= La Belle Station =

Pastoral lease in the Northern Territory

La Belle Station, also known as Labelle Downs, is a pastoral lease that operates as a cattle station in the Northern Territory of Australia.

The property is situated approximately 59 km west of Batchelor and 85 km south of Darwin. La Belle shares its eastern boundary with Litchfield National Park, Litchfield Station is to the south, the Delissaville-Wagait-Larrakia Aboriginal Land Trust is to the north, and the Timor Sea is to the west.

The property is composed of many land types. About one third is red dirt and sandy forest, of which about half has been cleared with some being converted to humidicola pasture. The remainder is highly productive marine floodplain covered in native wetland grasses such as hymenachne, rice grass, marine couch and cane grass, along with introduced grasses. Divided into 34 paddocks, it has an estimated carrying capacity of 14,000 head of cattle.

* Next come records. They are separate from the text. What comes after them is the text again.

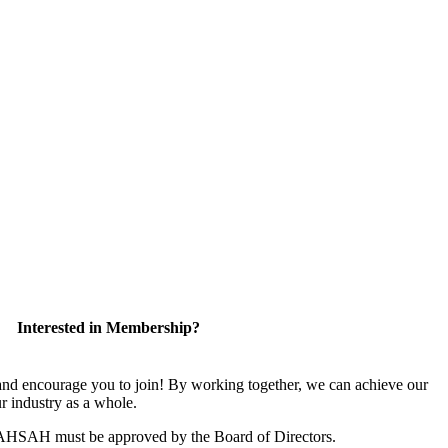
Interested in Membership?
 encourage you to join! By working together, we can achieve our
r industry as a whole.
CAHSAH must be approved by the Board of Directors.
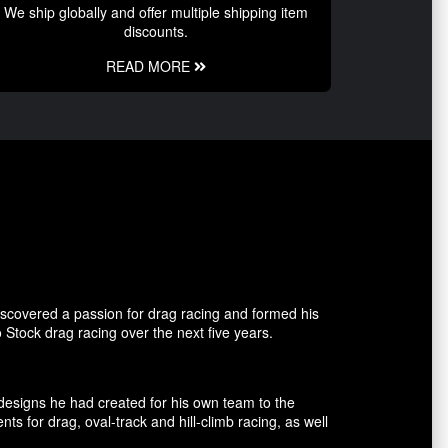
We ship globally and offer multiple shipping item
discounts.
READ MORE
covered a passion for drag racing and formed his
tock drag racing over the next five years.
esigns he had created for his own team to the
for drag, oval-track and hill-climb racing, as well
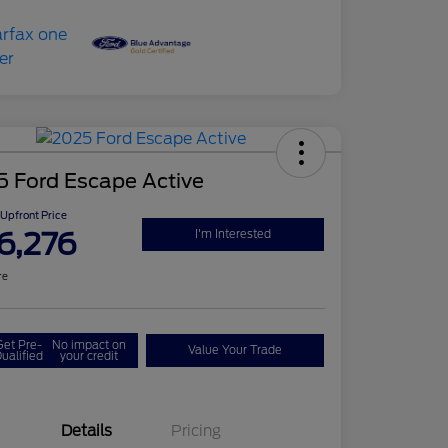
5 Ford Escape Active
Upfront Price
6,276
I'm Interested
re
Get Pre-
No impact on
Value Your Trade
ualified
your credit
Details
Pricing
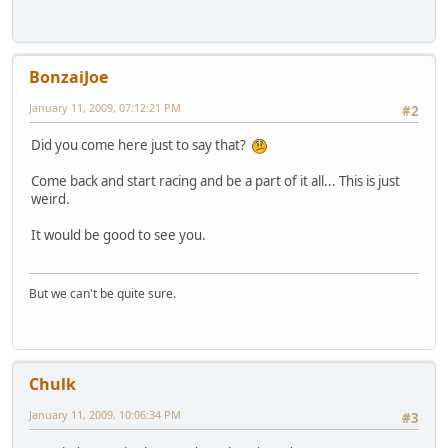
BonzaiJoe
January 11, 2009, 07:12:21 PM
#2
Did you come here just to say that?
Come back and start racing and be a part of it all... This is just
weird.
It would be good to see you.
But we can't be quite sure.
Chulk
January 11, 2009, 10:06:34 PM
#3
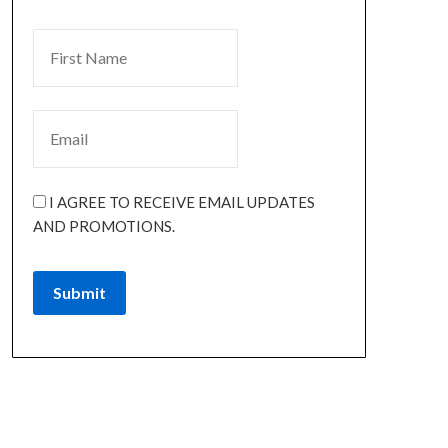
I AGREE TO RECEIVE EMAIL UPDATES
AND PROMOTIONS.
Submit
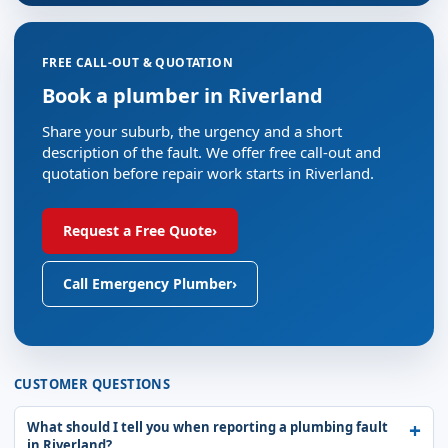
FREE CALL-OUT & QUOTATION
Book a plumber in Riverland
Share your suburb, the urgency and a short
description of the fault. We offer free call-out and
quotation before repair work starts in Riverland.
Request a Free Quote
›
Call Emergency Plumber
›
CUSTOMER QUESTIONS
What should I tell you when reporting a plumbing fault
in Riverland?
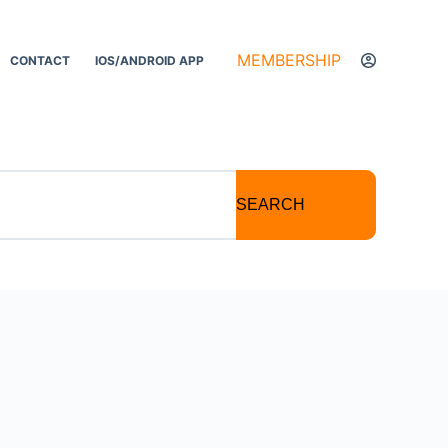
MEMBERSHIP
CONTACT
IOS/ANDROID APP
SEARCH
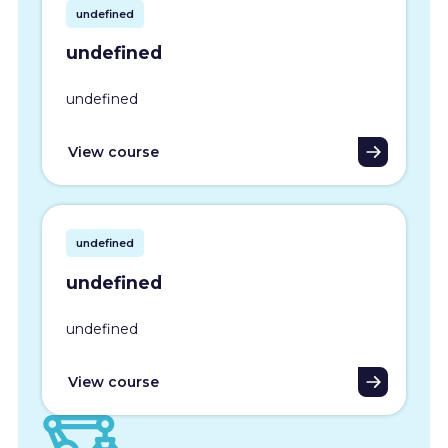
undefined
undefined
undefined
View course
undefined
undefined
undefined
View course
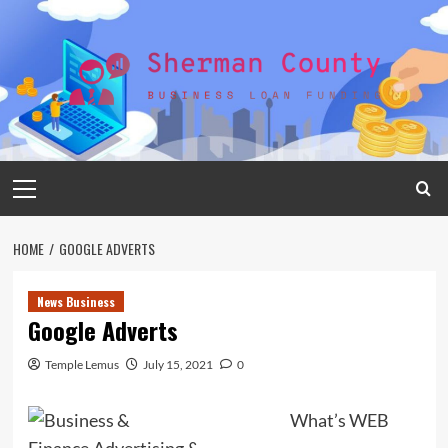
Skip
to
content
Primary
Menu
HOME
GOOGLE ADVERTS
News Business
Google Adverts
Temple Lemus
July 15, 2021
0
What’s WEB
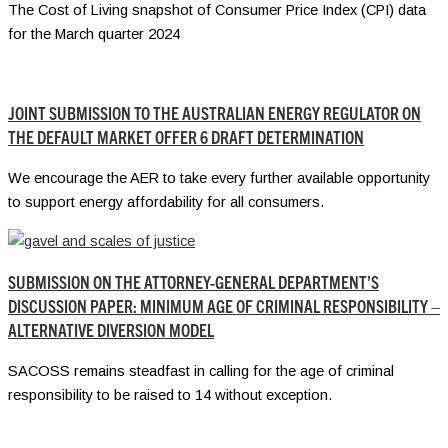
The Cost of Living snapshot of Consumer Price Index (CPI) data
for the March quarter 2024
JOINT SUBMISSION TO THE AUSTRALIAN ENERGY REGULATOR ON
THE DEFAULT MARKET OFFER 6 DRAFT DETERMINATION
We encourage the AER to take every further available opportunity
to support energy affordability for all consumers.
SUBMISSION ON THE ATTORNEY-GENERAL DEPARTMENT’S
DISCUSSION PAPER: MINIMUM AGE OF CRIMINAL RESPONSIBILITY –
ALTERNATIVE DIVERSION MODEL
SACOSS remains steadfast in calling for the age of criminal
responsibility to be raised to 14 without exception.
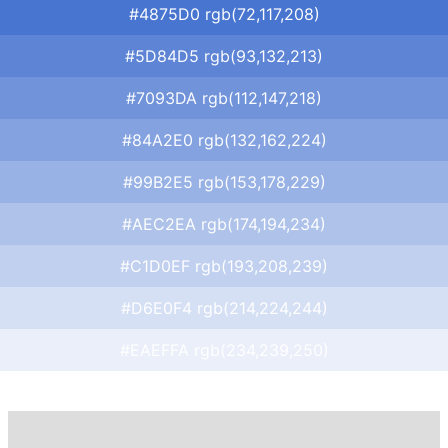
#4875D0 rgb(72,117,208)
#5D84D5 rgb(93,132,213)
#7093DA rgb(112,147,218)
#84A2E0 rgb(132,162,224)
#99B2E5 rgb(153,178,229)
#AEC2EA rgb(174,194,234)
#C1D0EF rgb(193,208,239)
#D6E0F4 rgb(214,224,244)
#EAEFFA rgb(234,239,250)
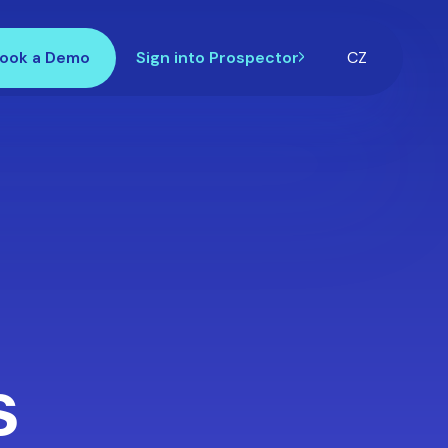
ook a Demo
Sign into Prospector
CZ
s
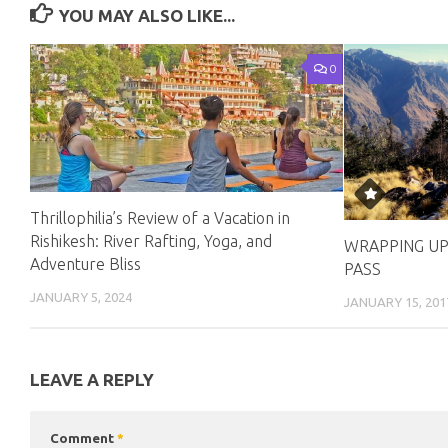
YOU MAY ALSO LIKE...
0
Thrillophilia’s Review of a Vacation in
Rishikesh: River Rafting, Yoga, and
WRAPPING UP
Adventure Bliss
PASS
JANUARY 5, 2024
JANUARY 15, 201
LEAVE A REPLY
Comment
*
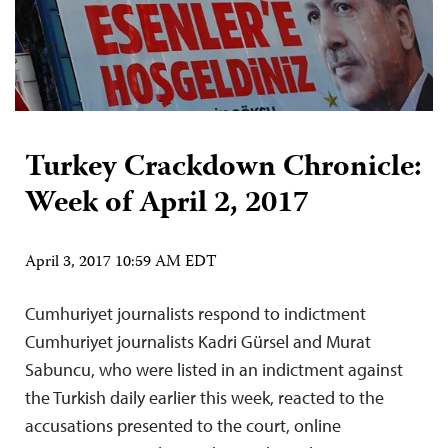
Turkey Crackdown Chronicle:
Week of April 2, 2017
April 3, 2017 10:59 AM EDT
Cumhuriyet journalists respond to indictment
Cumhuriyet journalists Kadri Gürsel and Murat
Sabuncu, who were listed in an indictment against
the Turkish daily earlier this week, reacted to the
accusations presented to the court, online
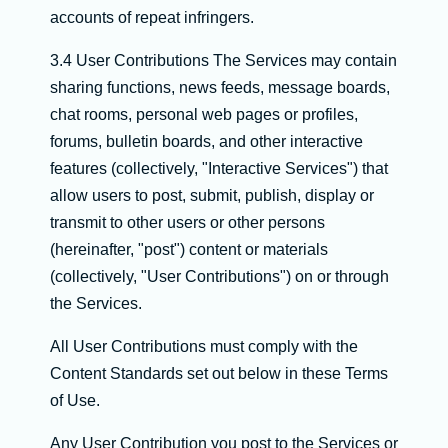
accounts of repeat infringers.
3.4 User Contributions The Services may contain
sharing functions, news feeds, message boards,
chat rooms, personal web pages or profiles,
forums, bulletin boards, and other interactive
features (collectively, "Interactive Services") that
allow users to post, submit, publish, display or
transmit to other users or other persons
(hereinafter, "post") content or materials
(collectively, "User Contributions") on or through
the Services.
All User Contributions must comply with the
Content Standards set out below in these Terms
of Use.
Any User Contribution you post to the Services or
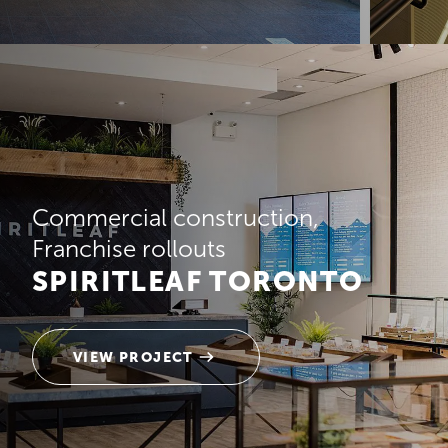
Commercial construction
Franchise rollouts
SPIRITLEAF TORONTO
VIEW PROJECT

Originally a part of neighbouring Stapleton Station, La Belle was taken up by the Townsend family in 1962. In 2001, the 610 km2 property was placed on the market by the Townsend family partnership. It was stocked with 10,500 head of Brahman cattle.

La Belle, along with Welltree Station, was sold by Peter Camm in 2008 for AUD72 million, during a land boom.

R. M. Williams Agricultural Holdings acquired the property, which it held until 2013 when the company went into receivership. Both La Belle and Welltree were then sold to the Australian Agricultural Company for AUD27.1 million.